§ PROVIDED PASSAGE
[Start of Attachment]
Some of Obama’s top advisers, like Zeke Emanuel, thought the exchanges would turn out to be so much better, cheaper, and more beloved that most employers would stop offering insurance coverage. This is why in 2009, ideas like the Small Business Health Options Program received so much attention (a program that is now basically defunct).
To make the exchange “work” as an effective market, you need smart shoppers paying the full premium cost. This is partially why the ACA didn’t provide subsidies for individuals making over $52,000. This is why Obama broke his campaign promise on the individual mandate and instead fought to include one. The economic theory behind the ACA argued that to get enough smart shoppers to use the exchange—for whom paying full price for community rating insurance would normally be a bad economic decision—you needed to force them. This is why so much time was spent debating how much more insurers could charge people based on age and if they smoked, so premiums would be calibrated to get the highest number of shoppers to make a smart buy with their own money.
Our experience with the exchanges has heavily discredited these theories, while much of the center-left is moving to accept that monopoly provider power is the cause of high prices. Regular people don’t understand basic health insurance terms, hate shopping for insurance, and are very bad at it. The once much-championed Cadillac tax was repealed with bipartisan support under Trump, and there is not even a hint of any Democrat trying to bring it back. The individual mandate Democrats once considered critical to making the exchanges work was repealed and ended up having had little impact, and now there is almost no effort to bring it back.
[End of Attachment]
§ TASK BRIEF
Reproduce the passage above on the Affordable Care Act exchanges in full, word for word.

§ GIVEN ENTRIES
[Start of Attachment]
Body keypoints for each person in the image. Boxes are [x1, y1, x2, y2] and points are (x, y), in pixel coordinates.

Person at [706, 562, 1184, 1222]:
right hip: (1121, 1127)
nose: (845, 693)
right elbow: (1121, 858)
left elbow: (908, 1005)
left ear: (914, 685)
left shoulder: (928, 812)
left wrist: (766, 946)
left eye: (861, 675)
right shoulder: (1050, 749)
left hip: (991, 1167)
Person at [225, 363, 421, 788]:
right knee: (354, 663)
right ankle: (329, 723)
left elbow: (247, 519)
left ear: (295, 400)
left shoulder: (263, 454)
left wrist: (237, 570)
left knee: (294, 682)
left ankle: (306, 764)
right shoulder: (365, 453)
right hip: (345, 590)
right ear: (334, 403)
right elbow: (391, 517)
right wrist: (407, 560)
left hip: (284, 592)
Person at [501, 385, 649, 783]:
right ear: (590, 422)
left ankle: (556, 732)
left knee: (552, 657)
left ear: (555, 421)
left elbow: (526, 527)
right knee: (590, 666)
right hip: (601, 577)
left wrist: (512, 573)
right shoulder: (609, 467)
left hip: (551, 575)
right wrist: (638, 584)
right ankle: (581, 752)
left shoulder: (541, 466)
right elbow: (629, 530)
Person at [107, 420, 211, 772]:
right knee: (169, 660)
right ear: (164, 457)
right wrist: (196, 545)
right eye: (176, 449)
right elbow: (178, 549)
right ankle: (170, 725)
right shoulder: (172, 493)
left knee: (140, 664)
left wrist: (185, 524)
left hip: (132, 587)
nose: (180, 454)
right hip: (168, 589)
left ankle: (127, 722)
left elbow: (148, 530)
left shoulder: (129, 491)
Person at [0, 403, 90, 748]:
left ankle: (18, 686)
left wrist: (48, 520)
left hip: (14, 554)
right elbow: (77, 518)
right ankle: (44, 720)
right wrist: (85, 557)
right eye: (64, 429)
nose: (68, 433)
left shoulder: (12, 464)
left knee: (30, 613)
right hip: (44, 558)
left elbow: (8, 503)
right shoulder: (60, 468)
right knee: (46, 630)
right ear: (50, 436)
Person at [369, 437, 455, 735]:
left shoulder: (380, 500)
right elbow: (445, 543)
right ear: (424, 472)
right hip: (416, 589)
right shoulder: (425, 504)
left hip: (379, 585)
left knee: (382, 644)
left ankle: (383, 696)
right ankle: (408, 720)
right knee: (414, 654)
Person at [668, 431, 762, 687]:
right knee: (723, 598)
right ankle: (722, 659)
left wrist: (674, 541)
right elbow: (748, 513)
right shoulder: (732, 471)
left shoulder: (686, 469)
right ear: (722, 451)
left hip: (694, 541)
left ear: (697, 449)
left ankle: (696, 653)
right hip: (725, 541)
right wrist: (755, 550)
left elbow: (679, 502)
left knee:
[End of Attachment]
§ EXERCISE OUTPUT
Some of Obama’s top advisers, like Zeke Emanuel, thought the exchanges would turn out to be so much better, cheaper, and more beloved that most employers would stop offering insurance coverage. This is why in 2009, ideas like the Small Business Health Options Program received so much attention (a program that is now basically defunct).
To make the exchange “work” as an effective market, you need smart shoppers paying the full premium cost. This is partially why the ACA didn’t provide subsidies for individuals making over $52,000. This is why Obama broke his campaign promise on the individual mandate and instead fought to include one. The economic theory behind the ACA argued that to get enough smart shoppers to use the exchange—for whom paying full price for community rating insurance would normally be a bad economic decision—you needed to force them. This is why so much time was spent debating how much more insurers could charge people based on age and if they smoked, so premiums would be calibrated to get the highest number of shoppers to make a smart buy with their own money.
Our experience with the exchanges has heavily discredited these theories, while much of the center-left is moving to accept that monopoly provider power is the cause of high prices. Regular people don’t understand basic health insurance terms, hate shopping for insurance, and are very bad at it. The once much-championed Cadillac tax was repealed with bipartisan support under Trump, and there is not even a hint of any Democrat trying to bring it back. The individual mandate Democrats once considered critical to making the exchanges work was repealed and ended up having had little impact, and now there is almost no effort to bring it back.